Al tribunale di Sorveglianza di Trento, dunque, si cambia musica: fermo restando l’obbligatoria partecipazione da remoto per i condannati in stato di detenzione ( sempre che l’istituto di pena sia effettivamente in grado di garantire il collegamento), fino al 30 aprile prossimo, recita l’ordine di servizio, le altre udienze si svolgeranno con la presenza di presidente, magistrato di sorveglianza, esperti, pm, difensori di fiducia e d’ufficio e assistiti, con orari di chiamata «opportunamente scaglionati» per evitare assembramenti. E solo in caso di necessità — e con il giusto preavviso — sarà possibile partecipare da remoto tramite Teams, con la presenza, nello stesso luogo, di difensore e assistito. I difensori dei condannati potranno decidere sia di partecipare in aula o tramite videocollegamento in carcere, vicino al proprio assistito. Insomma, un tentativo di tornare alla normalità ( e di salvare il processo dalle storture dovute alla pandemia) che parte dal basso, da chi le aule le pratica ogni giorno.

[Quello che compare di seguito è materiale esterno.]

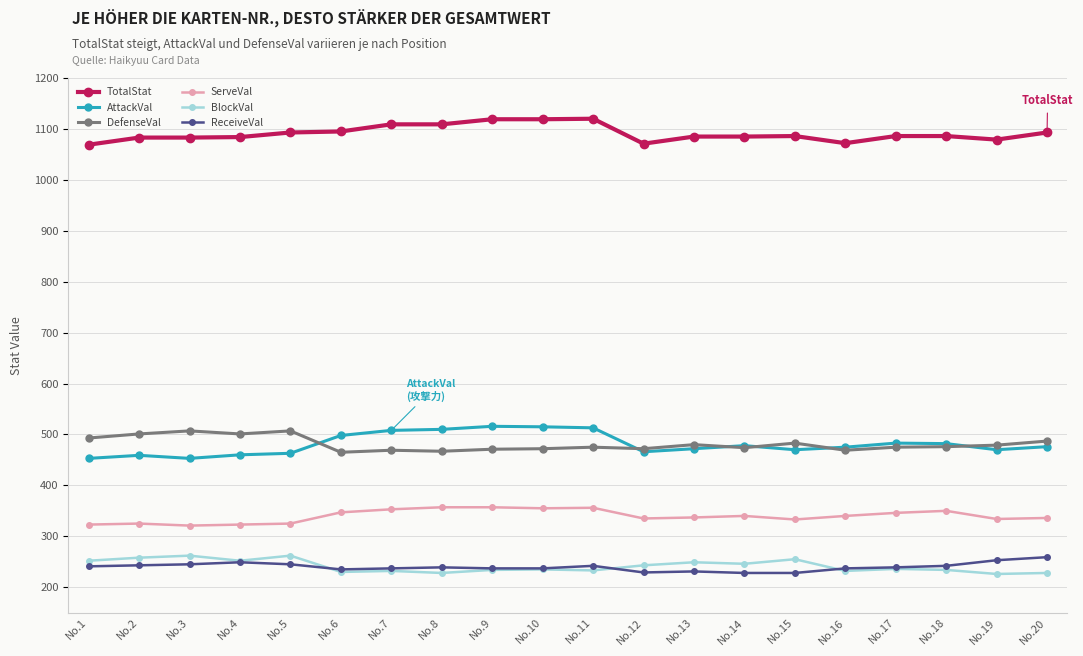

What is the minimum value shown in the chart?

226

D’altronde, il giudizio dell’avvocatura, specie i penalisti, è chiaro: il processo penale è incompatibile con una dimensione che non sia quella fisica. L’oralità è il punto di contatto tra il giudice e la fonte di prova, «così da poter percepire direttamente egli stesso elementi irripetibili e non riproducibili in un verbale o in una trascrizione e che non potranno essere colti tramite un collegamento via etere da remoto, quali il tono della voce, il contegno tenuto, le eventuali incertezze o esitazioni, tutti elementi necessari e imprescindibili per vagliare la credibilità del dichiarante e, quindi, per accertare correttamente il fatto e giungere ad un equo giudizio», si legge in un documento della Commissione linguistica giudiziaria della Camera penale di Roma. E non si tratta di un principio astratto: anche la Corte di Strasburgo riconosce e garantisce il principio di oralità e immediatezza «in quanto espressione del diritto dell’equo processo», affermando che «coloro che hanno la responsabilità di decidere sulla colpevolezza o l’innocenza degli accusati devono in linea di principio essere in grado di sentire i testimoni e di valutare la loro attendibilità in prima persona. La valutazione dell’attendibilità di un testimone è un compito complesso che di solito non può essere soddisfatto da una semplice lettura delle sue dichiarazioni». Insomma: la compresenza nel medesimo luogo fisico, per la Cedu, è fondamentale affinché possa parlarsi di giusto processo.